**Problem:**
All pictures are to be omitted while the lines starting at the line with "pinky mcp: (99, 133)" and ending at the line with "middle tip: (1143, 960)" in the material below are retyped exactly, both ends included.

**Information supplied:**
▽
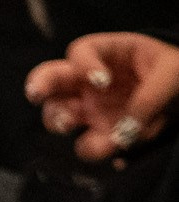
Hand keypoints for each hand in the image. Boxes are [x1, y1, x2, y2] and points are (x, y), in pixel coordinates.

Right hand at [26, 31, 178, 160]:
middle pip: (51, 79)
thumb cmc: (178, 72)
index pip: (81, 52)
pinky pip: (86, 143)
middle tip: (36, 94)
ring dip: (59, 121)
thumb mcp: (173, 74)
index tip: (102, 81)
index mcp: (108, 54)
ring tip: (70, 126)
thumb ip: (150, 97)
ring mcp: (91, 108)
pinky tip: (113, 149)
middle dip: (40, 86)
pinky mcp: (99, 133)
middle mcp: (90, 81)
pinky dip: (95, 148)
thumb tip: (125, 131)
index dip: (84, 64)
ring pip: (58, 114)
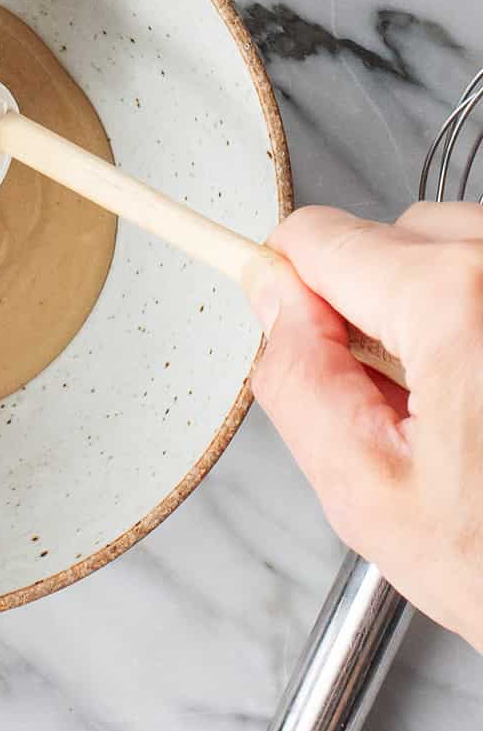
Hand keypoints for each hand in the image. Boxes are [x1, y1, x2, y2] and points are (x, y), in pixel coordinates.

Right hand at [247, 203, 482, 651]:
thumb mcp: (368, 496)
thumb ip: (298, 379)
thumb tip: (268, 296)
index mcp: (455, 304)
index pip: (317, 237)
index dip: (292, 292)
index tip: (303, 338)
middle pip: (389, 234)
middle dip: (374, 306)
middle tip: (403, 403)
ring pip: (454, 246)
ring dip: (438, 306)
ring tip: (467, 404)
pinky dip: (482, 313)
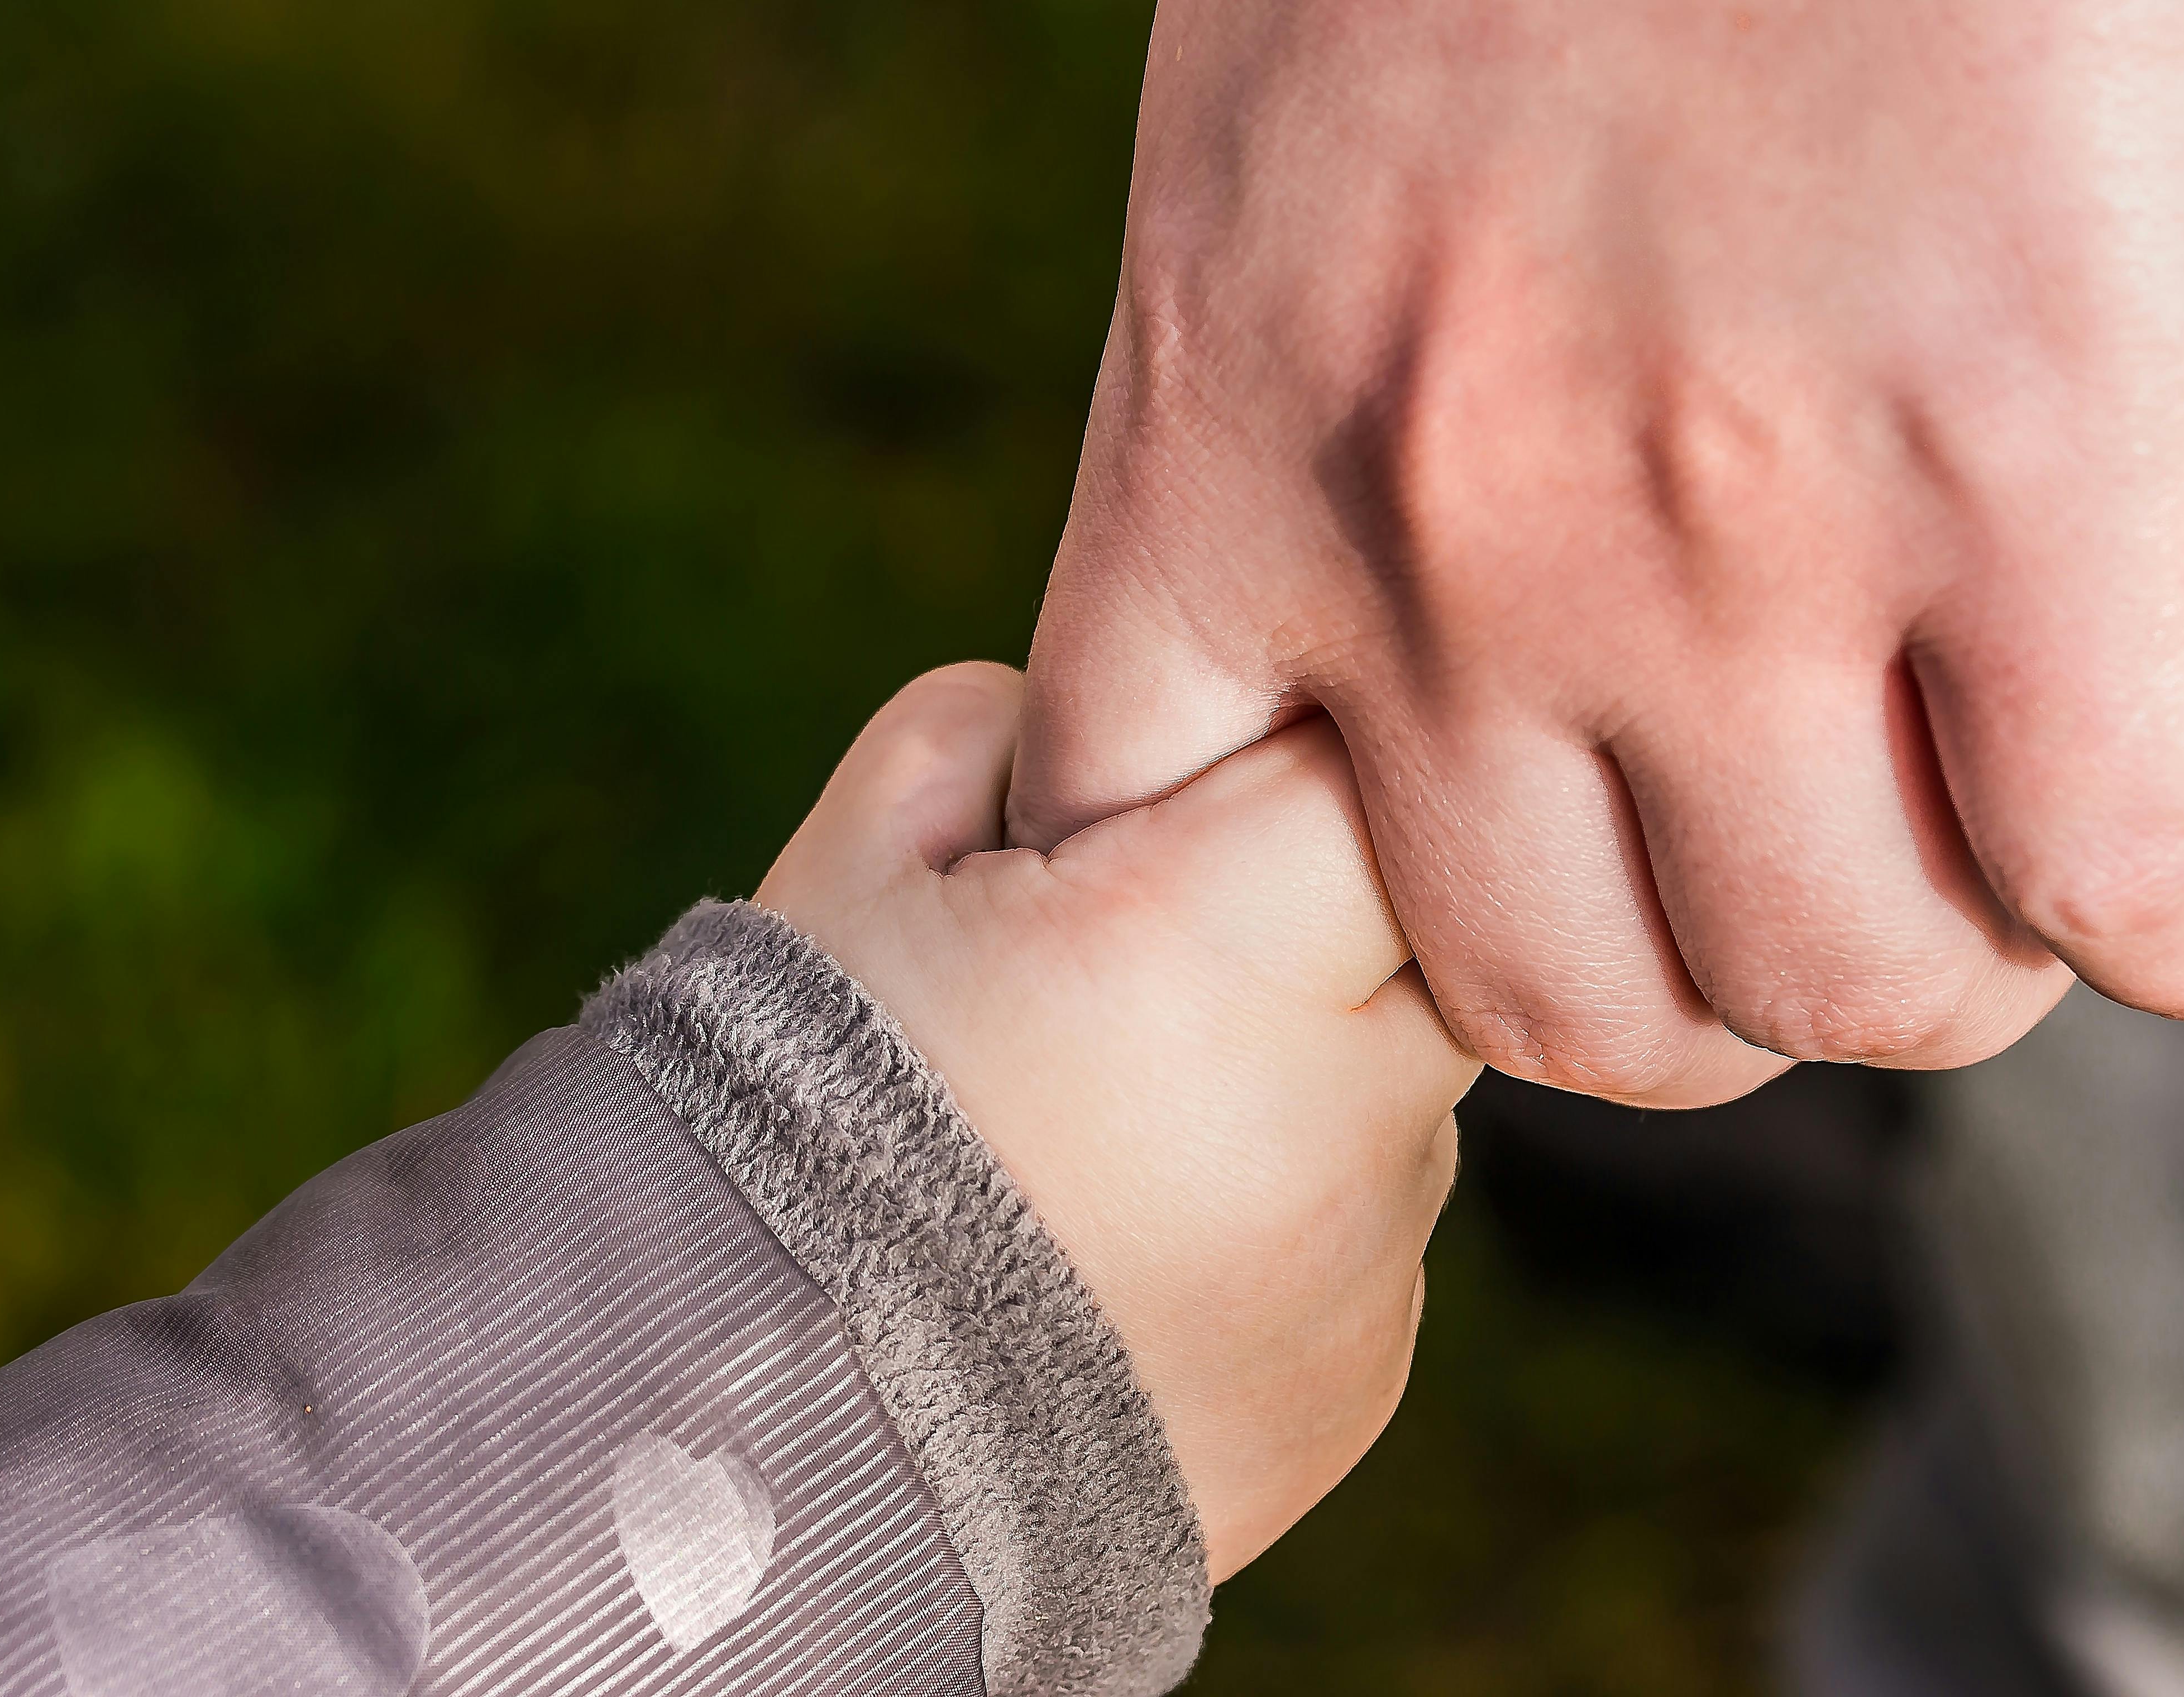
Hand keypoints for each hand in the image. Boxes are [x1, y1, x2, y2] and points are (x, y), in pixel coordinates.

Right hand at [760, 665, 1478, 1578]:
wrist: (758, 1458)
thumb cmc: (784, 1125)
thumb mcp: (851, 870)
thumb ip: (999, 733)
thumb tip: (1102, 725)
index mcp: (1215, 945)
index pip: (1367, 769)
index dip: (1274, 760)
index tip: (1181, 802)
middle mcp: (1338, 1106)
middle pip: (1425, 927)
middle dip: (1310, 912)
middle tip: (1143, 960)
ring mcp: (1367, 1259)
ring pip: (1399, 1087)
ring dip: (1295, 1072)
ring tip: (1101, 1132)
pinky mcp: (1362, 1376)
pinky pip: (1365, 1232)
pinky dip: (1277, 1217)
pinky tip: (1119, 1252)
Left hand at [1012, 0, 2183, 1103]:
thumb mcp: (1297, 105)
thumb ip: (1329, 362)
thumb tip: (1446, 536)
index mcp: (1236, 425)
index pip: (1166, 853)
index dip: (1319, 927)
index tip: (1456, 874)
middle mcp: (1454, 548)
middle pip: (1553, 996)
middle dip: (1682, 986)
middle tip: (1793, 885)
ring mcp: (1742, 547)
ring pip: (1839, 984)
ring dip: (1942, 970)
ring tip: (2018, 885)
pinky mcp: (2044, 481)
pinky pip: (2134, 881)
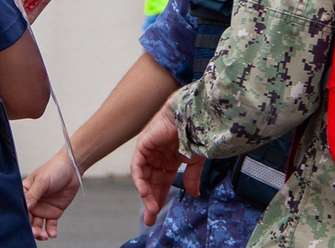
△
**Output of the exercise:**
pinky mcp: (99, 133)
middle mcp: (90, 81)
pinky dip: (95, 148)
thumb tip: (125, 131)
index dip: (84, 64)
ring pip: (58, 114)
Hand keypoints for each hand in the image. Boxes are [x1, y1, x2, y2] and points are (x, y), in pixel coordinates.

Right hand at [247, 203, 482, 651]:
thumb mcp: (368, 496)
thumb ip: (298, 379)
thumb tip: (268, 296)
index mcp: (455, 304)
index pip: (317, 237)
index dip: (292, 292)
index tip: (303, 338)
middle pip: (389, 234)
middle dip: (374, 306)
middle tip: (403, 403)
ring pip: (454, 246)
ring dip: (438, 306)
ring tip: (467, 404)
pinky dip: (482, 313)
Hand keypoints for each hand in the image. Boxes are [x1, y1, x2, y2] and points are (x, y), in pixel coordinates.

Right hand at [760, 665, 1478, 1578]:
wrist: (758, 1458)
thumb cmc: (784, 1125)
thumb mcp: (851, 870)
thumb ip: (999, 733)
thumb tip: (1102, 725)
index mcp: (1215, 945)
index pip: (1367, 769)
index dip: (1274, 760)
index tip: (1181, 802)
middle mcp: (1338, 1106)
middle pip: (1425, 927)
middle dip: (1310, 912)
middle tip: (1143, 960)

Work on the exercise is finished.